27/06/2016

A porta enferrujada

Era uma porta enferrujada. E ela entrou. A medo. Um maravilhoso jardim surgiu diante dos seus olhos, com canteiros e arbustos e um aroma a flores que a fez pensar ter entrado no País das Maravilhas, ao ponto de se pôr a olhar em volta procurando o Coelho Branco.
Em vez dele viu, de forma igualmente inesperada, a sua avó. Não como a vira pela última vez, uma velhinha ligada a tubos numa cama de hospital, mas a senhora de idade que acolhia a adolescente rebelde com bolos caseiros e palavras apaziguadoras.
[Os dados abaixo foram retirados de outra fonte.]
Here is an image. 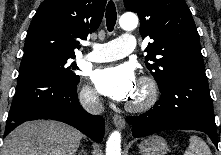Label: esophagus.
<instances>
[{"label":"esophagus","mask_w":221,"mask_h":155,"mask_svg":"<svg viewBox=\"0 0 221 155\" xmlns=\"http://www.w3.org/2000/svg\"><path fill=\"white\" fill-rule=\"evenodd\" d=\"M115 1L119 2V0H115ZM113 122L118 128L123 129L125 127V119L118 114H114Z\"/></svg>","instance_id":"obj_1"}]
</instances>
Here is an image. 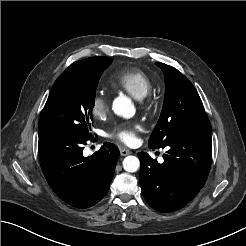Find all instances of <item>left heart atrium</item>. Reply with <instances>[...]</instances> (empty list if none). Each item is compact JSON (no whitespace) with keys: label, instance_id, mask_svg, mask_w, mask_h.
<instances>
[{"label":"left heart atrium","instance_id":"left-heart-atrium-1","mask_svg":"<svg viewBox=\"0 0 246 246\" xmlns=\"http://www.w3.org/2000/svg\"><path fill=\"white\" fill-rule=\"evenodd\" d=\"M137 130L138 125L135 124H125L117 127L110 136L118 139L126 145H133L137 142Z\"/></svg>","mask_w":246,"mask_h":246}]
</instances>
Do outro lado do jardim viu um rapazinho a acenar-lhe e a chamá-la para brincar. Percebeu que era o primo João, com quem brincara em criança. Tinham perdido contacto quando este se mudara com a família mas sabia que tinha falecido num acidente de mota há uns anos.
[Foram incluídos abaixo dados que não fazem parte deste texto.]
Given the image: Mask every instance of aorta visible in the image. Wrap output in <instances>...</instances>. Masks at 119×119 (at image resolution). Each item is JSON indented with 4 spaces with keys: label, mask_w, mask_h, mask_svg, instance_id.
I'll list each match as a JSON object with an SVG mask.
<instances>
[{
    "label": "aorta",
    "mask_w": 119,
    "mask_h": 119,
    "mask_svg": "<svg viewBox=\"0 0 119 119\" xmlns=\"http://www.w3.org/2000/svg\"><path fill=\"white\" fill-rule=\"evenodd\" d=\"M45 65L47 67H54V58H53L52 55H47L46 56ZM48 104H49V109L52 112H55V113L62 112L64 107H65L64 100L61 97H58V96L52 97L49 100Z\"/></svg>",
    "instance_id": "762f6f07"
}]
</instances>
Ao fundo do jardim, numa mesa sob um guarda sol, o avô, com o aspeto do senhor que lhe dava ralhetes, mas também colo, mimos e rebuçados às escondidas, e que partira quando ela era ainda criança. Aos seus pés, abanando entusiasticamente a cauda, o Bobi, o cão do avô, que não lhe sobrevivera muito tempo, apesar de gostar muito dela, a sua dedicação era ao dono.
Dirigiu-se à avó - Vim para ficar, avó Maria?
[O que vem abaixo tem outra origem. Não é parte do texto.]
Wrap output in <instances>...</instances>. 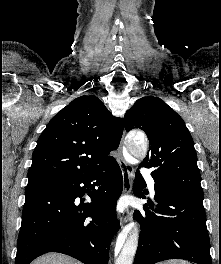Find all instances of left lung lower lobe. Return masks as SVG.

- Não, minha querida, ainda tens muito que viver.
Sentiu como que um puxão e começou a ver o jardim a ficar enevoado.
- Avó, eu queria ficar!
- Mas ainda não é altura. Vieste só fazer uma visita e deixar-nos lembrar-te que gostamos muito de ti e que desejamos que aproveites a tua vida e sejas feliz!
Sentiu um novo puxão e acordou numa cama de hospital.

E nunca ninguém percebeu porque é que as suas primeiras palavras foram “quem diria que a porta do Céu era velha e enferrujada?”.